Some Basic Concepts

For our EE 421 group project we will be designing a guitar tuner that can determine different strings based on a sound input. There are many parts to this and as we go we will try our best to explain everything in a concise manner. The following post talks about the basic ideas of sound waves along with some other information that may be helpful to know.

A sound wave is caused by a vibration given off by an object moving through some static medium. This medium could be air, water, or anything that allows this wave to pass through it. The vibrations given off by the object, which in our case is going to be the plucking of different guitar strings, creates disturbances in the particles of the medium causing them to move back and forth. These disturbances through the air also create varying fields of high and low pressure that move the particles, which are known as pressure waves. In a sense a sound wave is also a pressure wave. The motion at which the air particles are moving back and forth is called the frequency of the signal.


The standard definition of frequency is the number of occurrences of a repeating event per unit time. In our case the sound wave frequency will be how often the particles of air vibrate when a sound wave from the vibration of the guitar strings passes through the air. A common measurement for frequency is Hertz (Hz). We define a Hertz to be:

1 Hertz = 1 vibration / second

As the sound wave moves through the air each particle has a domino effect on the other particles, meaning that once the first particle begins to vibrate at a certain Hertz it causes the particle right next to it to vibrate at that same Hertz. This continues until there is an obstruction that blocks this from occurring. This chain of particle vibrations is what allows us to hear the sound once the guitar string is plucked. Our eardrum can detect the changes in air pressure caused by the sound/pressure waves emitted from the guitar strings. Humans are capable of detecting sound waves with a wide variety of frequencies, generally from around 20 Hz to 20,000 Hz. Anything above or below that we cannot hear!
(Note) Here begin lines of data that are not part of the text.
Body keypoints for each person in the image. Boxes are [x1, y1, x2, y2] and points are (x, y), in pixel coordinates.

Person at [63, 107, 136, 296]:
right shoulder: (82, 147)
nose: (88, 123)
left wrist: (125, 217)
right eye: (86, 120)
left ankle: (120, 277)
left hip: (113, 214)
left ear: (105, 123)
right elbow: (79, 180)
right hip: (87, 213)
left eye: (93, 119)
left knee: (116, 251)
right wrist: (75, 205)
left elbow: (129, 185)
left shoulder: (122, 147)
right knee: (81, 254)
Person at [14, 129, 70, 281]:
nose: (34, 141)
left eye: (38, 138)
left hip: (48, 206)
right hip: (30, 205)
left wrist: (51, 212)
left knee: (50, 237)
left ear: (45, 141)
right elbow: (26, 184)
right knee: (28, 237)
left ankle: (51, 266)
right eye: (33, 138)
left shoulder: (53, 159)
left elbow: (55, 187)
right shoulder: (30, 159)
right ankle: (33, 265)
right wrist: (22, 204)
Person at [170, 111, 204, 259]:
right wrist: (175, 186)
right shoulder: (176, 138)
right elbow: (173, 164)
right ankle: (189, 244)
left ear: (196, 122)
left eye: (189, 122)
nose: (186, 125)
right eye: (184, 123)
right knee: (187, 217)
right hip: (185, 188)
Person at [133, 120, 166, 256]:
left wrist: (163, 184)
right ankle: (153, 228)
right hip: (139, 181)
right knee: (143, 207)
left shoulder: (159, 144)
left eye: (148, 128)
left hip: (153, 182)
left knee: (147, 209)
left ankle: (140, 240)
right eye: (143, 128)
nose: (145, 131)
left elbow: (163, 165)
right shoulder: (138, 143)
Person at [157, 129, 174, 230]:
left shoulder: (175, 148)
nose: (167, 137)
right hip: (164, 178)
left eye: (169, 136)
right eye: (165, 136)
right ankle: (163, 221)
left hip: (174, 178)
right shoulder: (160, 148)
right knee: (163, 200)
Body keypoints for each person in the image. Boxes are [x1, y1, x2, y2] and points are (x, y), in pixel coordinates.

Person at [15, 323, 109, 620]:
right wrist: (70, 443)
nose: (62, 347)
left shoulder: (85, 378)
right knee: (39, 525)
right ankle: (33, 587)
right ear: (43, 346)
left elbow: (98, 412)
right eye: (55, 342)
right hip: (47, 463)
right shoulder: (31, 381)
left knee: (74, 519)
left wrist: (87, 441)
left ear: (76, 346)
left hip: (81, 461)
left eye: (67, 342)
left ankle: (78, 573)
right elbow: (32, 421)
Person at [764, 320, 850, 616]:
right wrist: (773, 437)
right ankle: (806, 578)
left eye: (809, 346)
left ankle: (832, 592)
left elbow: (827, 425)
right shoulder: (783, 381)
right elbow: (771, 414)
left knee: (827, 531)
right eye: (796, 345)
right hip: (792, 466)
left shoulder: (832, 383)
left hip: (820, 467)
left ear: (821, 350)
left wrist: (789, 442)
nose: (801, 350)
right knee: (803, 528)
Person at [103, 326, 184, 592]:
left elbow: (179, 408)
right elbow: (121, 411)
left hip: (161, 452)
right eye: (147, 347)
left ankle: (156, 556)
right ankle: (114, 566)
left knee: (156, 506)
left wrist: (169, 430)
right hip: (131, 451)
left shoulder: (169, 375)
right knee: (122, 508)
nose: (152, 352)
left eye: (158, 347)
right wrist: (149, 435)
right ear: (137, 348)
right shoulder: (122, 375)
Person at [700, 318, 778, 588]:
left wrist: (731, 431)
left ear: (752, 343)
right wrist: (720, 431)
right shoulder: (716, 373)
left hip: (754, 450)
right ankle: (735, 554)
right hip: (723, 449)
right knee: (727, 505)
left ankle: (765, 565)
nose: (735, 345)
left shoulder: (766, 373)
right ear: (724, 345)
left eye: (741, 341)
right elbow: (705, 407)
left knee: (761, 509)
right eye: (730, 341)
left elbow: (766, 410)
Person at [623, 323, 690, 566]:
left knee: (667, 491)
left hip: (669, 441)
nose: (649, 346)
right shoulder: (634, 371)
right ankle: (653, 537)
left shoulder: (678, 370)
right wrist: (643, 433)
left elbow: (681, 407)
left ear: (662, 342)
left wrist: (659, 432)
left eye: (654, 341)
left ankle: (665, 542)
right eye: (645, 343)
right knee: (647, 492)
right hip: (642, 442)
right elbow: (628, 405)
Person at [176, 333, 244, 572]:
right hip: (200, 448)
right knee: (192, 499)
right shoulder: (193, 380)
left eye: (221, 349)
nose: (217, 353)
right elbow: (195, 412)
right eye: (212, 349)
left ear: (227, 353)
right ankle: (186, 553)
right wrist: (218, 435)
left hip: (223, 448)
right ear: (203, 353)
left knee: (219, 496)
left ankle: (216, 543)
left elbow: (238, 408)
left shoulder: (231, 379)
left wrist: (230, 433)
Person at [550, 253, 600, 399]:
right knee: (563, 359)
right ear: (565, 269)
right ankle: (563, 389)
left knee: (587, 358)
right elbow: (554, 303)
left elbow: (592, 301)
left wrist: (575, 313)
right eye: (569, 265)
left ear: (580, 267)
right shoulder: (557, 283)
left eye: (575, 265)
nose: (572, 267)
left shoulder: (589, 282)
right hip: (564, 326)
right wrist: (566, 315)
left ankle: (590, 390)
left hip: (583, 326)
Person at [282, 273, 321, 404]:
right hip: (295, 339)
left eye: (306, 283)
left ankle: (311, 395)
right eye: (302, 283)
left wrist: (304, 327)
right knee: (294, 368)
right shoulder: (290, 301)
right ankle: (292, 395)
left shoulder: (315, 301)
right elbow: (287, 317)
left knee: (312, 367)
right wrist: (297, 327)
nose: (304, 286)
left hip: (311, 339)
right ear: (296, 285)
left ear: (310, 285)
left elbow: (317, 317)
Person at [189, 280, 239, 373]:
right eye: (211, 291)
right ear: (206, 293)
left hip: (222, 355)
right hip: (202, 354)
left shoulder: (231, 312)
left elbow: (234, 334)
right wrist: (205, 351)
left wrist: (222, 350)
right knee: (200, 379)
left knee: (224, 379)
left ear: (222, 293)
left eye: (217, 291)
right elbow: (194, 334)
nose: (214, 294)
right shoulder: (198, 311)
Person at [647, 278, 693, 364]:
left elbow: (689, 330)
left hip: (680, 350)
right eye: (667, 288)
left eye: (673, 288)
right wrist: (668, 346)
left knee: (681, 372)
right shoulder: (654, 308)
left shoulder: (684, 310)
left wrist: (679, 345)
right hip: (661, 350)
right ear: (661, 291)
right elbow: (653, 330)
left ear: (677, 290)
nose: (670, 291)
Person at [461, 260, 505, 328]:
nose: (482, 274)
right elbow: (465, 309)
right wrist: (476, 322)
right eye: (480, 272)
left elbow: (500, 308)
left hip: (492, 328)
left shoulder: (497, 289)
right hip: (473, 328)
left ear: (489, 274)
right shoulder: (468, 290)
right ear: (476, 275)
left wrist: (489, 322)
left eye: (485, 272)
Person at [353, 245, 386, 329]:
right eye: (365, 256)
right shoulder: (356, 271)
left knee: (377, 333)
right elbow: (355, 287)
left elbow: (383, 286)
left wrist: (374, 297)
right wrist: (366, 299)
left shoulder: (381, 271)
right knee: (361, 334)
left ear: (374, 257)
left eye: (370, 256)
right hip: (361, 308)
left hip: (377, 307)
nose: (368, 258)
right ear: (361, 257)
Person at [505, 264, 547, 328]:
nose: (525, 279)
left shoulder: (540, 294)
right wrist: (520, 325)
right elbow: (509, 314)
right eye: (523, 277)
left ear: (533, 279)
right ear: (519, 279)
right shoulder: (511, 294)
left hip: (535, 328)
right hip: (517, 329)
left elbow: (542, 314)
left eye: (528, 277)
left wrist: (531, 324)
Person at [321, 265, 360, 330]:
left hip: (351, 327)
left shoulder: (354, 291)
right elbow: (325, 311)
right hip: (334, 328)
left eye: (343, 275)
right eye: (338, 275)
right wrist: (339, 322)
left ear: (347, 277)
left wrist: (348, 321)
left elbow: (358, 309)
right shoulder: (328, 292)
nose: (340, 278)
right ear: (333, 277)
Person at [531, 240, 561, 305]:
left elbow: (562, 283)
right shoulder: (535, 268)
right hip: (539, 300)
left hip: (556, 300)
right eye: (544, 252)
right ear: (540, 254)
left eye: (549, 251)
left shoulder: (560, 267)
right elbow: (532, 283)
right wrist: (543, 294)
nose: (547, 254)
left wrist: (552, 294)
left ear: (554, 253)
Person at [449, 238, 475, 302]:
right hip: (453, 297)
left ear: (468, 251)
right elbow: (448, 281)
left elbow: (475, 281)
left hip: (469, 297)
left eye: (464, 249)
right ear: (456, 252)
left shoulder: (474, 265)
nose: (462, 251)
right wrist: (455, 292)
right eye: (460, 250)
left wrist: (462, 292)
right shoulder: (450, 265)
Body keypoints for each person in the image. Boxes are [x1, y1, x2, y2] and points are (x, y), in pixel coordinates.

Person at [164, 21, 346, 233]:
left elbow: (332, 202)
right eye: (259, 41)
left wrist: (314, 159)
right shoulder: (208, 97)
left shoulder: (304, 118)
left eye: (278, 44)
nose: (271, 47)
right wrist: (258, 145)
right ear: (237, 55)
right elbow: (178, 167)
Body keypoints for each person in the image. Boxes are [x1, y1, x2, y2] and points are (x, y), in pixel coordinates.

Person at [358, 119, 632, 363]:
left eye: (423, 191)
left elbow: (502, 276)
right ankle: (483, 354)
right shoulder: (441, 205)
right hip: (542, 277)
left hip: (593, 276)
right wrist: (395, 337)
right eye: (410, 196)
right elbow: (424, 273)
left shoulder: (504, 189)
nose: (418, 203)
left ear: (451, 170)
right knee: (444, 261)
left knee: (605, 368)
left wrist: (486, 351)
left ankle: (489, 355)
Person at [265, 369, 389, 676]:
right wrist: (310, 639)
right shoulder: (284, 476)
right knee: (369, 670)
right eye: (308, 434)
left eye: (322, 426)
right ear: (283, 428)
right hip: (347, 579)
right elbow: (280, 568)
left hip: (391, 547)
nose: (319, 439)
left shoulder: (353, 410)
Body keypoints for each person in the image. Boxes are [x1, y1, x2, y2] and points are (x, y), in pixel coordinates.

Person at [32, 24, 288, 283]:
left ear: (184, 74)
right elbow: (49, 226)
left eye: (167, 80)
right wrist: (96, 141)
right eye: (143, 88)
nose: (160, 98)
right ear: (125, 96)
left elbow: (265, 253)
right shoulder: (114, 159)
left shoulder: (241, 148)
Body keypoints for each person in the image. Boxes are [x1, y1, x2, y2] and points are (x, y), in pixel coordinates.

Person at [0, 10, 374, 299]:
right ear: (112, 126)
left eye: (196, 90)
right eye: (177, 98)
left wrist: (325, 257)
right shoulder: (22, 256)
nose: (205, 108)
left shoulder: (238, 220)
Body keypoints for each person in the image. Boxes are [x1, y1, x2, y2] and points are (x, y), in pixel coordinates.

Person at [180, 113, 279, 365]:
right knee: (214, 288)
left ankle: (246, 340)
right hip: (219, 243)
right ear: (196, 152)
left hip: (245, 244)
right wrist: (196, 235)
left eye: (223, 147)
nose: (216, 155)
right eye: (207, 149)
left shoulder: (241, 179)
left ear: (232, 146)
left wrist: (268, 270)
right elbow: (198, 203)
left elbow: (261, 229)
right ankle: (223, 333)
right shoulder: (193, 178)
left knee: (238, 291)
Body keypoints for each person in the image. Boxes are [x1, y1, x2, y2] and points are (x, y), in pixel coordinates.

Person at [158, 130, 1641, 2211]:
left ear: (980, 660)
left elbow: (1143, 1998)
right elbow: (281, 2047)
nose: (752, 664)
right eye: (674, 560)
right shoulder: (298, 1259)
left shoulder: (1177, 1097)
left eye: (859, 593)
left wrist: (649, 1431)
The pitch of a sound is directly related to the frequency at which the sound wave is traveling. A high-pitched sound will come from a high frequency sound wave and vice versa, a low pitch sound corresponds to a low frequency sound wave.


Using a guitar for an example, when the bigger, heavier strings are plucked it will vibrate slowly creating a low pitch. When a thinner, lighter string is plucked it will vibrate quickly and give off a higher pitch. Another example of this is when we talk! The sounds that come out of our mouth when we speak are caused by our vocal cords vibrating in our throat. Depending on how much air we force past our vocal cords determines the loudness and pitch of our voice.

The last thing I want to talk about in this post is the tone of a sound, specifically a musical tone since we are going to be using different guitar strings to demonstrate our project. A musical tone consists of many parts, the duration, pitch, intensity, and timbre. We spoke about pitch above, the duration of the tone is how long it lasts, the intensity is how loud the tone is, and timbre is the quality of the sound. Depending on the type of tone you are looking for some of these categories can vary. For example, a simple tone will only have one frequency but can vary in intensity. A complex tone is made up of two or more simple tones and can vary in more than one category.

Differences between pitch, frequency and tone

Pitch is each person’s subjective perception of a sound wave.  Pitch can be classified as high or low depending on the frequency. A high pitch sound wave corresponds to a high frequency sound wave while a low pitch sound wave corresponds to low frequency sound wave. On a guitar with a big heavy string will vibrate slowly and produce a low pitch while on a guitar with a lighter string will vibrate faster and create a high pitch. Sound waves themselves do not have pitch, their oscillations can be measured to obtain a frequency.

Frequency of a wave refers to how often the particles of a medium vibrate when a wave passes through the medium. Frequency is measured in Hertz. Pitch can be determined only in sounds that have a frequency that is clear and stable enough to distinguish from noise. Pitch is closely related to frequency, but the two are not equivalent. Frequency is an objective, scientific attribute that can be measured while pitch is a subjective attribute

Tone refers to the quality of sound. A singer or flautist can produce a perfectly pitched G sharp, but if the tone quality is poor, what results may sound dull or weak. Tone is commonly used by musicians as a synonym for pitch.